Sauf que Nana Mouskouri a fait comme tant d’autres. Atteinte de ce qu’on pourrait appeler le syndrome de Dominique Michel, elle a repris le micro pour une autre tournée, baptisée Happy Birthday, dont elle n’ose plus dire que c’est la dernière.

Généreuse

Même si elle n’a plus sa voix d’antan, Nana Mouskouri a démontré au public de Québec qu’elle n’avait rien perdu de sa grande générosité. Dans un concert duquel se dégageait un fort parfum de nostalgie, elle a interprété tous ses plus grands succès.

Pourtant, même si elle avait placé trois classiques de son répertoire francophone en ouverture — La vie, l’amour, la mort, Le temps qu’il nous reste, L’amour en héritage —, la soirée a pris son envol timidement. Malgré un accueil chaleureux du public à chaque pièce, on se sentait dans un passage obligé et on pouvait percevoir çà et là les limites des cordes vocales autrefois irréprochables de Mouskouri.

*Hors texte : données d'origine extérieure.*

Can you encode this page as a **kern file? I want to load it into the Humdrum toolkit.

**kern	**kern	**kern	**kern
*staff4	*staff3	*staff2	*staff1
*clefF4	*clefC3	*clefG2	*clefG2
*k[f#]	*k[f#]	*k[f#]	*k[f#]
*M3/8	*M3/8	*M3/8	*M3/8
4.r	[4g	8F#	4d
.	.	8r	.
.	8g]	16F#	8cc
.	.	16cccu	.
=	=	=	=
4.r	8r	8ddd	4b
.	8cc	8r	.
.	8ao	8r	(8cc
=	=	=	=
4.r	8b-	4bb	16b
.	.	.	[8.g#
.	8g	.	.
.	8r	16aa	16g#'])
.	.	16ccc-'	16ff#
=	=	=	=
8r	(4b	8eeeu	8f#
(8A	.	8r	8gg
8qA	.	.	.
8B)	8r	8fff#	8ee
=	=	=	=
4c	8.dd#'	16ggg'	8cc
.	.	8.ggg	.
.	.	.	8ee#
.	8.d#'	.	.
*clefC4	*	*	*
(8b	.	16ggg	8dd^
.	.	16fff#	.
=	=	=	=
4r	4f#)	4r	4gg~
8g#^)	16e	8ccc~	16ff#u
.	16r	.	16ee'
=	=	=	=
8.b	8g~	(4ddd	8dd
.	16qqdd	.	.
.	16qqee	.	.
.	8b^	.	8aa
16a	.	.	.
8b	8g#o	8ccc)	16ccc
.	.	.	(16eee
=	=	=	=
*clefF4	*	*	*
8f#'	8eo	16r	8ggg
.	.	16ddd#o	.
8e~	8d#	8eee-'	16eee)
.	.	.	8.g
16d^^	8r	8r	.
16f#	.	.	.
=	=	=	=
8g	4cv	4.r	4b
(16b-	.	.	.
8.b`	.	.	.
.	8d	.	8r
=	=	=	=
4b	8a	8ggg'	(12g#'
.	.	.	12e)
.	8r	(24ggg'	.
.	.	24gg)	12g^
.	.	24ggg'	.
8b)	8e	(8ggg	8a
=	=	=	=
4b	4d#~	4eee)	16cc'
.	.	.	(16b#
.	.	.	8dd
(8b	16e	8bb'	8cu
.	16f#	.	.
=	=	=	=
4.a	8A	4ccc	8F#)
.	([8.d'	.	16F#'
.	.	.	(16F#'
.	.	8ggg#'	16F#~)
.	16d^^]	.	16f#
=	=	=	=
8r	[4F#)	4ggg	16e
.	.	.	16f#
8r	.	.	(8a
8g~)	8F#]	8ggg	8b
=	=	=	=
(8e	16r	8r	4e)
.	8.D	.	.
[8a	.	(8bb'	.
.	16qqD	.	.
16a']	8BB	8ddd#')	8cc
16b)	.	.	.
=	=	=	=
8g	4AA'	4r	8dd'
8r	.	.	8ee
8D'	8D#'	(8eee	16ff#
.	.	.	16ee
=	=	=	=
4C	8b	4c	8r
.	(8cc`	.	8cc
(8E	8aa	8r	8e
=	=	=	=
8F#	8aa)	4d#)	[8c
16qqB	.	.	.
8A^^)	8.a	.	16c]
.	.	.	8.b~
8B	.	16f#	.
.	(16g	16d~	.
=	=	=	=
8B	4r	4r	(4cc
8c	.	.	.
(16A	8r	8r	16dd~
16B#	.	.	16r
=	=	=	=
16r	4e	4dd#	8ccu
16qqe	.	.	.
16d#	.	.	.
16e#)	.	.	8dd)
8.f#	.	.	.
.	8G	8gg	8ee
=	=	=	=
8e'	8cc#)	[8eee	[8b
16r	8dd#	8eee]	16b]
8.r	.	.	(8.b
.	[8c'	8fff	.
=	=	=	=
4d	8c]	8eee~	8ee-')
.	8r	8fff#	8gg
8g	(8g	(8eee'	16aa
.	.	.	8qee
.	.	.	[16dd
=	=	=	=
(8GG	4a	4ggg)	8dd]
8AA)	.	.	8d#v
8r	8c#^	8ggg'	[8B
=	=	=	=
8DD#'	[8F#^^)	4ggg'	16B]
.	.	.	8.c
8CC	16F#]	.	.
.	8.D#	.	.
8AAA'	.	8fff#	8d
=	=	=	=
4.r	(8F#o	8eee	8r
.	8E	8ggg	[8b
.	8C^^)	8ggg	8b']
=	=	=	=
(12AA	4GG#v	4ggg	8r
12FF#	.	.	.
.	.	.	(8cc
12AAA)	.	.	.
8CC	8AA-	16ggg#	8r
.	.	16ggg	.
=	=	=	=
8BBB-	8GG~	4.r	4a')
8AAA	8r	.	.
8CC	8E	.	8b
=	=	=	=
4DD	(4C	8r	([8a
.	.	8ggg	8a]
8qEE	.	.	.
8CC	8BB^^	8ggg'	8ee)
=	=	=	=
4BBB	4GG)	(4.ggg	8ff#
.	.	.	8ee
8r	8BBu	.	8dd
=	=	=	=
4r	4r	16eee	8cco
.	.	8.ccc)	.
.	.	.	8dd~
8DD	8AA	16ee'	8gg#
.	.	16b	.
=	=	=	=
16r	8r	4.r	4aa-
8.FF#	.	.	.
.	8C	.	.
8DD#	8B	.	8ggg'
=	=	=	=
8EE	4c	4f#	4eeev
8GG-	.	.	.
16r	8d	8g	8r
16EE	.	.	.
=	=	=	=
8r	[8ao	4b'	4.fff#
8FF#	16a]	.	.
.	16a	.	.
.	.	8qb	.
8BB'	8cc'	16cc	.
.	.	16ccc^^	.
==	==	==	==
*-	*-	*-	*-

Le concert a véritablement pris son envol quand elle a chanté Koris Filin, une chanson plus rythmée qui a semblé dégourdir Nana et ses quatre musiciens.

En duo avec Lénou

Ainsi lancée, Nana Mouskouri ne s’est pas contentée de dépoussiérer ses vieux succès. Elle a offert une reprise joliment feutrée de Love Is a Losing Game, hommage à Amy Winehouse.

Elle a aussi présenté au public sa fille Lénou, 43 ans, chanteuse comme sa maman et avec qui elle a partagé la scène pour Adieu Angelina et la mélancolique Odos Oniron, particulièrement réussie.

Entre les deux, Maman Nana a même laissé Lénou s’exécuter seule, lui permettant de nous faire découvrir trois de ses chansons.

Àson retour, Nana Mouskouri a puisé dans les grandes chansons du cinéma pour concocter un pot-pourri comprenant notamment de belles relectures de Smoke Gets on the Water et Somewhere Over the Rainbow.

Au rappel, elle avait réservé un dernier clin d’œil aux Québécois, qu’elle visite depuis 50 ans: Un Canadien errant, qu’elle a apprise de Leonard Cohen et qu’elle se fait un devoir de chanter en français «même au Canada anglais».

Elle sait vraiment se faire aimer, Nana.